One reason for this is the use of military alliances, such as NATO, SEATO and the former Warsaw Pact, among sovereign states. But these pacts can be unstable. For example, Turkey is a NATO member and has the second-largest army in NATO behind the U.S., with 50 U.S. nuclear bombs stored at Incirlik Air Base. But Turkey’s national and economic interests often conflict with NATO’s European members.
Borders can also be an impediment to economic growth and development. The commerce clause in the U.S. Constitution prohibits the individual states from interfering with the movement of goods and people across state lines, so our state borders play no economic role. If this were not the case, one would need a passport to go from state to state, and the states would quickly move to protect their domestic industries from competition. This is how it was in Europe prior to the European Union: one needed a passport to go from country to country, each country had its own currency, and the movement of goods was regulated as exports and imports.
Our 2,000-mile southern border with Mexico is the most frequently crossed border in the world, and it has become a major political issue. Our equally long border with Canada is almost non-existent, with minimal enforcement. Far more terrorists have entered the U.S. through Canada than through Mexico, and there are many ways addictive drugs can enter the U.S. market, including domestic production by pharmaceutical companies, although the sheer volume of traffic across our border with Mexica makes it the most economical route.
Nationalism has become a driving force behind barriers to the movement of people across our southern border. Many people see Hispanics as foreigners who don’t belong here. But again, there are economic issues lurking behind this nationalism. Many people are afraid of losing their jobs to cheap labor or seeing our American culture change (although “American culture” — our food, music, religions, customs and language — is a conglomerate of many different ethnicities).
I don’t know what the future will bring, but I suspect the technological revolution we are currently undergoing will change global alignments and borders in much the same way the industrial revolution did from 1850 to 1925.

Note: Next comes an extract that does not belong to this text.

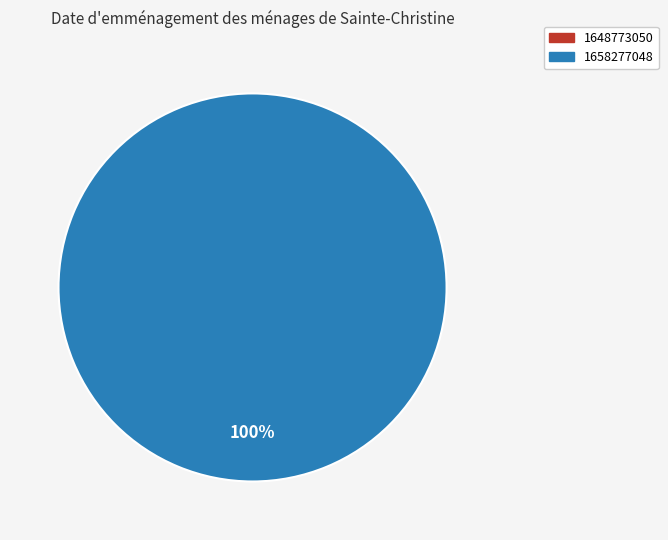

Count the number of slices in the pie.

2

World War II was not conducted to spread Japanese culture or reunite Japanese with their homeland; it was to secure oil and other resources for Japanese industry.
Similarly, China’s expansion into the Pacific and Africa is not about nationalism; it is about control of resources; Russia’s invasion of Ukraine is not because the Ukrainians and Russians are ”one people,” as Putin maintains, it is over the control of resources, especially natural gas supplies.